◆ **Exercise**:
Copy the material word for word, from its beginning through the line that contains "the fees (95bps each) and the", including that line. Omit the pictures.

◆ **Source records**:
-.-.-

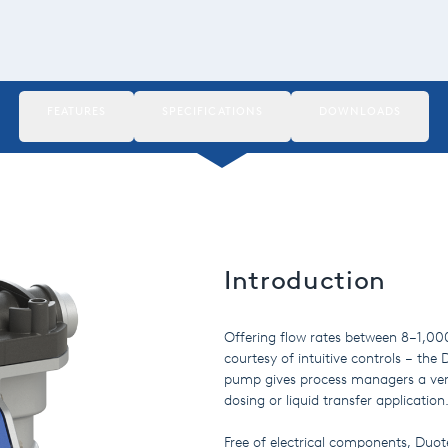
FEATURES
SPECIFICATIONS
DOWNLOADS
Introduction
Offering flow rates between 8–1,000 
courtesy of intuitive controls – th
pump gives process managers a vers
dosing or liquid transfer application
Free of electrical components, Duo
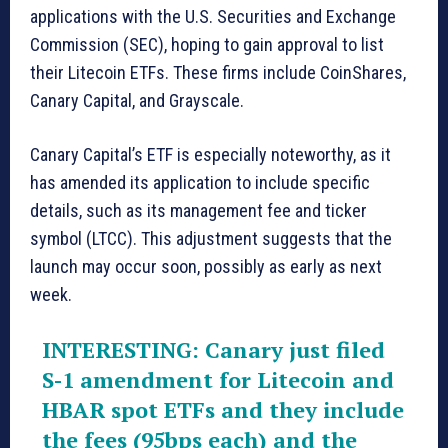
applications with the U.S. Securities and Exchange
Commission (SEC), hoping to gain approval to list
their Litecoin ETFs. These firms include CoinShares,
Canary Capital, and Grayscale.
Canary Capital’s ETF is especially noteworthy, as it
has amended its application to include specific
details, such as its management fee and ticker
symbol (LTCC). This adjustment suggests that the
launch may occur soon, possibly as early as next
week.
INTERESTING: Canary just filed
S-1 amendment for Litecoin and
HBAR spot ETFs and they include
the fees (95bps each) and the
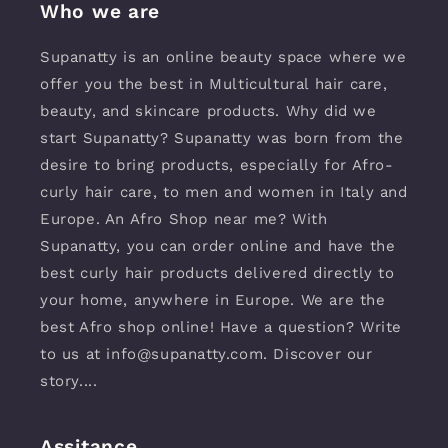
Who we are
Supanatty is an online beauty space where we
offer you the best in Multicultural hair care,
beauty, and skincare products. Why did we
start Supanatty? Supanatty was born from the
desire to bring products, especially for Afro-
curly hair care, to men and women in Italy and
Europe. An Afro Shop near me? With
Supanatty, you can order online and have the
best curly hair products delivered directly to
your home, anywhere in Europe. We are the
best Afro shop online! Have a question? Write
to us at info@supanatty.com. Discover our
story....
Assitance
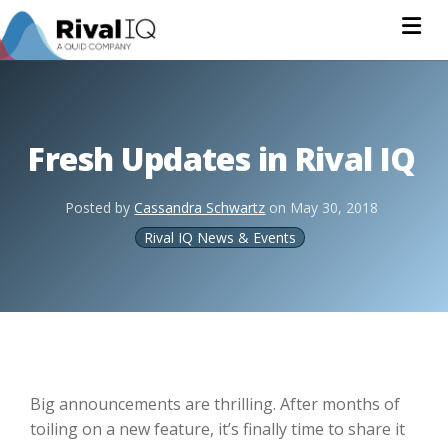
Na
Fresh Updates in Rival IQ
Posted by
Cassandra Schwartz
on
May 30, 2018
Rival IQ News & Events
Big announcements are thrilling. After months of
toiling on a new feature, it’s finally time to share it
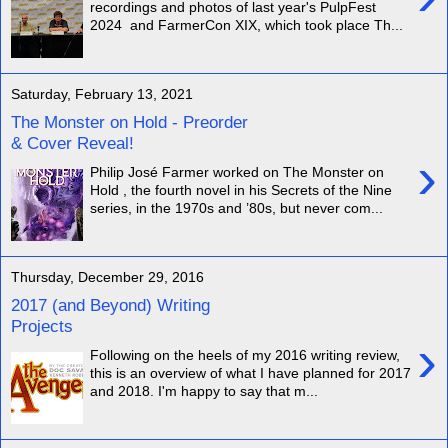
recordings and photos of last year's PulpFest
2024 and FarmerCon XIX, which took place Th...
Saturday, February 13, 2021
The Monster on Hold - Preorder
& Cover Reveal!
›
Philip José Farmer worked on The Monster on
Hold , the fourth novel in his Secrets of the Nine
series, in the 1970s and ’80s, but never com...
Thursday, December 29, 2016
2017 (and Beyond) Writing
Projects
›
Following on the heels of my 2016 writing review,
this is an overview of what I have planned for 2017
and 2018. I'm happy to say that m...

-.-.-

◆ **Result for this task**:
FEATURES
SPECIFICATIONS
DOWNLOADS
Introduction
Offering flow rates between 8–1,000 
courtesy of intuitive controls – th
pump gives process managers a vers
dosing or liquid transfer application
Free of electrical components, Duo
applications with the U.S. Securities and Exchange
Commission (SEC), hoping to gain approval to list
their Litecoin ETFs. These firms include CoinShares,
Canary Capital, and Grayscale.
Canary Capital’s ETF is especially noteworthy, as it
has amended its application to include specific
details, such as its management fee and ticker
symbol (LTCC). This adjustment suggests that the
launch may occur soon, possibly as early as next
week.
INTERESTING: Canary just filed
S-1 amendment for Litecoin and
HBAR spot ETFs and they include
the fees (95bps each) and the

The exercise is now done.